The mayors denied the accusations and described them as politically motivated.

The Diyarbakır Bar Association called on the Interior Ministry in a statement on X to immediately return Akış to office while recalling that the right to stand trial, be elected and engage in political activities are indispensable elements of a democracy.

CHP against trustees

Leader of the main opposition CHP Özgür Özel described the appointment of a trustee to the Hakkari Municipality only two months after the election as the “hijacking of the will of the people.”

He called on the government to remove the trustee and restore the city’s mayor to his position.

“We are on the side of democracy and the people’s will and against trustees,” Özel said in a tweet on X.
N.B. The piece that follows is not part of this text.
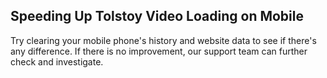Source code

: ## Speeding Up Tolstoy Video Loading on Mobile

Try clearing your mobile phone's history and website data to see if there's any difference. If there is no improvement, our support team can further check and investigate.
The European Parliament’s Turkey rapporteur, Nacho Sanchez Amor, also commented on the removal of the Hakkari mayor from office on X on Monday, describing it as a “blatant attack to democratic principles & total disregard to people’s will.”

Amor also called the move the “fastest way” for the Turkish government to destroy any hope of reviving Turkey’s EU membership talks, which have been frozen for years.

In the March local elections, the DEM Party — accused by the Turkish government of links to the PKK, won 10 provincial municipalities in Turkey’s predominantly Kurdish southeast, including the region’s largest city, Diyarbakır.

The party won back 37 of the 48 municipalities whose mayors were ousted by the government after the 2019 elections.

Turkish President Recep Tayyip Erdoğan stepped up a crackdown on the Kurdish political movement following a failed coup in July 2016, arresting dozens of Kurdish politicians, removing democratically elected mayors and closing down Kurdish media outlets.